FWIW, my experience with grinding stones typically packaged in offshore moto-tool kits must be made from bits of sidewalk cement.  They cut crappy, heat the material & seem to clog easy. I bought some good quality rotary stones from a jewely supply place & they were like night & day difference (on hardened pin shafts). Dont recall what they were but they come in an assortment of colors like grinding wheels. They didnt cost that much & offered dozens of styles to choose from.

Is there any way to support the end of the wire in a makeshift tailstock to stop flex? Even a block with a hole in it? Maybe you could grind the majority of taper in a mid section & then lop off the end so it stays supported as long as possible?


----------



## Charles Lamont (Mar 11, 2013)

Brian Rupnow said:


> Yours looks sturdier than mine. Mine is all made of plastic, even the screw on nose cone and threads.



The Dremel is the same, and I was a bit concerned, but it turns out to be strong enough to make a perfectly adequate mounting.


----------



## GWRdriver (Mar 11, 2013)

Brian,
I just now tuned in and had I arrived sooner would have reported that this scheme never worked for me.  I have to qualify my statement by saying that what I wanted to achieve was a substitute toolpost grinder and even the best Dremel or Dremel-clone tools (specifically their bearings) aren't up to the job.  The reason is just as you have discovered, there is too much flex and runout in the cheap spindle.

I'm not exactly sure what you need to accomplish - is this a shaping operation or a finishing operation?  If it's a shaping (ie, turning) operation and what you need is increased spindle speed I would start to think in terms of an accessory spindle which would mount in your lathe spindle nose and be driven by a small high speed motor & belt.
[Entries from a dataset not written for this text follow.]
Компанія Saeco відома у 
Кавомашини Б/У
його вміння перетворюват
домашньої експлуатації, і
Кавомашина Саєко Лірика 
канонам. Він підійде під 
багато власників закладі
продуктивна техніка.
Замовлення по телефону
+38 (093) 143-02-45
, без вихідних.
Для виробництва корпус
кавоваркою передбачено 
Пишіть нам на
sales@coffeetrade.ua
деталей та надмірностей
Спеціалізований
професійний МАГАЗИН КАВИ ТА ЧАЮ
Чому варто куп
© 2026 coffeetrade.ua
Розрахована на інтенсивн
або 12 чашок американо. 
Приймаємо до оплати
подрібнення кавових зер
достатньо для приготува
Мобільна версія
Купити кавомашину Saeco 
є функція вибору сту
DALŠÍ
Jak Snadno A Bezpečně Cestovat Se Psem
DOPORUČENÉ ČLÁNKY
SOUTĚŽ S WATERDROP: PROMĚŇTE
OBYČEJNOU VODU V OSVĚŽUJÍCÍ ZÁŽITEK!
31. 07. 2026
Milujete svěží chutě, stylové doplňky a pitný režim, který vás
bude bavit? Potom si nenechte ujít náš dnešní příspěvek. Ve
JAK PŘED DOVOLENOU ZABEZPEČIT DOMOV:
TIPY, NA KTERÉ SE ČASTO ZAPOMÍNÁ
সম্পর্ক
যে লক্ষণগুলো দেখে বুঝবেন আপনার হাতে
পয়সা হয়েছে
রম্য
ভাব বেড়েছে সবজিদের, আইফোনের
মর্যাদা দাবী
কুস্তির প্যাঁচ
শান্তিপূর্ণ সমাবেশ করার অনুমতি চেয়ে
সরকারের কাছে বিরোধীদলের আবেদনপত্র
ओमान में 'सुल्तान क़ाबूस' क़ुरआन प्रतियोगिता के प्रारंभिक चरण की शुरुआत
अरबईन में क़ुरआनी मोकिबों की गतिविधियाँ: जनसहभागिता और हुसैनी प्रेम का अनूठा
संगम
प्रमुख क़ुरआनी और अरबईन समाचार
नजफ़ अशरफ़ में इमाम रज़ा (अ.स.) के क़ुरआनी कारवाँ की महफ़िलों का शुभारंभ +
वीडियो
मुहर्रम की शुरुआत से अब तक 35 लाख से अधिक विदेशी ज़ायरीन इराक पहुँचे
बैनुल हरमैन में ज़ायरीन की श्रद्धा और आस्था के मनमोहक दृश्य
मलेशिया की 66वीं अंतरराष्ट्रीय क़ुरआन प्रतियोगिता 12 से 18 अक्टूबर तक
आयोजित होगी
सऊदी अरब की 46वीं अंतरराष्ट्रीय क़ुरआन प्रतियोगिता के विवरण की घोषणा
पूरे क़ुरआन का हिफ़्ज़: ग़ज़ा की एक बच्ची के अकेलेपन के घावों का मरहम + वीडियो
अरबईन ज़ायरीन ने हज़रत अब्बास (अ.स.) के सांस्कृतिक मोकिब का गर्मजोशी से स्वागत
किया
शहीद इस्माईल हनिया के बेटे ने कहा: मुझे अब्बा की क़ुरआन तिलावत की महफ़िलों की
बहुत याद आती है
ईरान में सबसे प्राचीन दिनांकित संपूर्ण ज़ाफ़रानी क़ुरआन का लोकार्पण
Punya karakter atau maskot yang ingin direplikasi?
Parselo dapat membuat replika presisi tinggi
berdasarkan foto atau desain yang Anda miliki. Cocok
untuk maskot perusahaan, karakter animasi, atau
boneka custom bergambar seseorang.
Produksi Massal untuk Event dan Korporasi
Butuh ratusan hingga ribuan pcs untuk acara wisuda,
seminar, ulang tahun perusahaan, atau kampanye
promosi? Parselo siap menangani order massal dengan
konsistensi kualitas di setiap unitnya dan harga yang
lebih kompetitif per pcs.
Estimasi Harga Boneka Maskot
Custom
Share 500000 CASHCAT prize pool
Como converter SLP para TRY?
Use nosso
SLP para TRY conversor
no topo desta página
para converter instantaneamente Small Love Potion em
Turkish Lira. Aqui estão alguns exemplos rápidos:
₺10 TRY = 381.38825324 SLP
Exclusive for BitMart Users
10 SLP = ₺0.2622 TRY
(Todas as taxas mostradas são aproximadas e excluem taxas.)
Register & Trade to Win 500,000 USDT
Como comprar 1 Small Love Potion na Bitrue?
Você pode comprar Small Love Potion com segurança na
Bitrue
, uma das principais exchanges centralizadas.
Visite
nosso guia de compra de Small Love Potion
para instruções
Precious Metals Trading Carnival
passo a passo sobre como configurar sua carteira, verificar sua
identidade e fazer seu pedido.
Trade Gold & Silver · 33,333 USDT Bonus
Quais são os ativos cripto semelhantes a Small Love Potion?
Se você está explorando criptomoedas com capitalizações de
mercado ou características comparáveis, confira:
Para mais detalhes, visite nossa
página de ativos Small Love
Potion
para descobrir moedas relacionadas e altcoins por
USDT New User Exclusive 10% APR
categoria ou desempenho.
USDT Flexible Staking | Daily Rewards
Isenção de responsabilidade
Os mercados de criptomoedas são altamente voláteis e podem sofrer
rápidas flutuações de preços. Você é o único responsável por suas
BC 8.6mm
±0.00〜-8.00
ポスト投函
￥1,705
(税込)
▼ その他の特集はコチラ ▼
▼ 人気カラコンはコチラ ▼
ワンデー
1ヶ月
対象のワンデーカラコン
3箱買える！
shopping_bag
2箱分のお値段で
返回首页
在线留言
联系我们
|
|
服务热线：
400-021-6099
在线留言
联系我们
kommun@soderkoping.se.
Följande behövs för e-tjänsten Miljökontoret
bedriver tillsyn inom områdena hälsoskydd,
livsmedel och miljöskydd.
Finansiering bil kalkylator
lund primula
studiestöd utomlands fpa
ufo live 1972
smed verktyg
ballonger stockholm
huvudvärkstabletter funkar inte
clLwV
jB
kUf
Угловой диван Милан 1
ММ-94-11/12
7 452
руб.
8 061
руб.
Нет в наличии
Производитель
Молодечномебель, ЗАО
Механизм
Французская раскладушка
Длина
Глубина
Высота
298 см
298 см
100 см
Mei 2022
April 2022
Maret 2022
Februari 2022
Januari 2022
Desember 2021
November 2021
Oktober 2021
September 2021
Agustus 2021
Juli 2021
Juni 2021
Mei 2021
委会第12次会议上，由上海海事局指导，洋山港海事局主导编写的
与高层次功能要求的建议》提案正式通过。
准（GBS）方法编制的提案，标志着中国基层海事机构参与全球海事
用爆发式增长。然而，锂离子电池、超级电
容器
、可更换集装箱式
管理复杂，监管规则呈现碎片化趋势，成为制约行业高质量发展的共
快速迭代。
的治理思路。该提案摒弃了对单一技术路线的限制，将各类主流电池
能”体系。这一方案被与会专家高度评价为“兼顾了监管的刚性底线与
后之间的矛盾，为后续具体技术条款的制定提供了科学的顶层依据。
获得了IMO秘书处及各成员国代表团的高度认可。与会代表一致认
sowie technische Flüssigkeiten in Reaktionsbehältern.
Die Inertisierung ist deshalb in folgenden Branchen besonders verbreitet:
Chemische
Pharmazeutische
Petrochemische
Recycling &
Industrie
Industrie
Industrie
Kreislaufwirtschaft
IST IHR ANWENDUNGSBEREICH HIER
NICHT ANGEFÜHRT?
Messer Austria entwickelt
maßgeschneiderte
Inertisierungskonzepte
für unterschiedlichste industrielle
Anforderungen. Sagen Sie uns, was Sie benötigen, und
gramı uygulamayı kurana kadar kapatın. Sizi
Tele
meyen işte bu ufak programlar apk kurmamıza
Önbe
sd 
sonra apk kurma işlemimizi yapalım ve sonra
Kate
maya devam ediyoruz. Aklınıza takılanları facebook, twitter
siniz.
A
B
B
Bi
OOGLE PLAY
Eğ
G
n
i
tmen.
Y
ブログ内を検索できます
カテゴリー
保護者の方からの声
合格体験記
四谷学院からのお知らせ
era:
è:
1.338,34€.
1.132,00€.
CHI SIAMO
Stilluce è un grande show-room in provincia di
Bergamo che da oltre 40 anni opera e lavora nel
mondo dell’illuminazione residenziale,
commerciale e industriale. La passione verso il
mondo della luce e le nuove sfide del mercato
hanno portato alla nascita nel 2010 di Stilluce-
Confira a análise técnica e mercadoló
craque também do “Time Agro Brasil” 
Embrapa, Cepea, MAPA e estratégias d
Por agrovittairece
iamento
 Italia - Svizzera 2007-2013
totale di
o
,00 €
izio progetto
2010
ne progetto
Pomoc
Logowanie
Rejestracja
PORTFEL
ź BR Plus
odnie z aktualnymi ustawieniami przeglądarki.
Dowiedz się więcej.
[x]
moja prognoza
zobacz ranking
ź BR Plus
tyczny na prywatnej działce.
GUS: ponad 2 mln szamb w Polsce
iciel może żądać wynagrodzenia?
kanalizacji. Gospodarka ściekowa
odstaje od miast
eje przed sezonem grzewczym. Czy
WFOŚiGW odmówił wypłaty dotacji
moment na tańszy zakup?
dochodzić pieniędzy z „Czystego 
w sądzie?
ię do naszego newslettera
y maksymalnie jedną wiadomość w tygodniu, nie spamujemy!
Tell me more before I wander way off course.


----------



## Lakc (Mar 12, 2013)

Indeed, tried myself and learned long ago. It was an interesting experiment, but now you know why they charge so much for machine tool grade bearings. Small rotary tools wont cut it for a precision application. 
Now if you want to create a wide toolholder that can take perhaps 1.5" od bearings (tapered roller?), and make a custom spindle with a simple belt drive,  it might be reasonably cheap and effective. That's "on my list" for a go eventually.


----------



## Mike N (Mar 12, 2013)

jixxerbill said:


> I have thought many times about trying to make a grinder like that Brian. But mounting it always seems to be what changes my mind.. I saw this last time i was at HF, I started to buy it but didnt.. I think it could be mounted alot easier, but requires air instead of electricity..Bill
> http://www.harborfreight.com/1-8-eighth-inch-air-micro-die-grinder-47869.html


I used this exact one from HF on the little toolpost grinder I made, it fits right into the Aloris style tool bit holder without any modification.  I use diamond cutters instead of abrasive wheels that seem to bounce all over the place.


----------



## Art K (Mar 12, 2013)

Hi Brian,
Just caught your needle valve grinder. That's a great idea, I wouldn't have thought of. I will keep it in mind next time I build a carb.
Art


----------



## Brian Rupnow (Mar 13, 2013)

Art K said:


> Hi Brian,
> Just caught your needle valve grinder. That's a great idea, I wouldn't have thought of. I will keep it in mind next time I build a carb.
> Art


 
Art K---You might want to re-read post 15.--Its a great idea but it didn't work.---Brian


----------



## AUTO_XX (Mar 24, 2013)

I did one a couple of months ago to bore a 1/4" inside groove with an endmill 3/4 deep.  There was a bit of chatter if I didn't get enough WD40 (handy for aluminum) but apart from that it worked great.
It's also a "must-have" item for polishing. You can bring a mirror finish up in just a few seconds.
The surface finish isn't as nice as turning with the lathe tooling but it was liveable.


----------



## rayjones (Mar 25, 2013)

Nice work Brian. I have a 3/8 Hitachi battery drill (drill in good condition, batteries expired). I also have a DC power supply which
will power the drill. With not too much work, I will have a tool post drill.

Regards Ray Jones


----------



## Brian Rupnow (Jun 6, 2013)

So----Today I'm in time killing mode. The toolpost grinder that I tried to make by holding the Dremel tool in a wooden block was a dismal failure. Oh well, it didn't cost me anything, and nothing was hurt but my pride. Today I took the time to make a metal holder for my much sturdier all metal ARO air grinder. It works.---At least it doesn't jump and wiggle around when used----Its very sturdy. I realize that there is an entire world of things I don't know about grinding in a lathe. I do know its not good for the ways, so they should be protected when doing this. I know there are proper mounted point style stones (all I have today is that cheesy cut off wheel in the pictures) and that they should always be trued with a diamond? or something before each use. I have a lot of reading to do, to study up on this entire business. There is nothing in particular that I want to grind---except maybe the pilot on all of my counterbore tools.--They are always much larger than the holes I generally use for clearance holes when model building. --Perhaps if I ever get bold enough to build another i.c. engine, I could grind the valve faces. Oh well, I've killed  half a day, and that's what this was about as much as anything.---Brian


----------



## Lakc (Jun 6, 2013)

Wtg Brian. Give it some more testing and let us know how well it works. 
My thoughts have returned to this idea as well, as I have a cast iron crankshaft that is a little chilled and too hard, and I could use any old grinder type setup to just get past the skin on it.


----------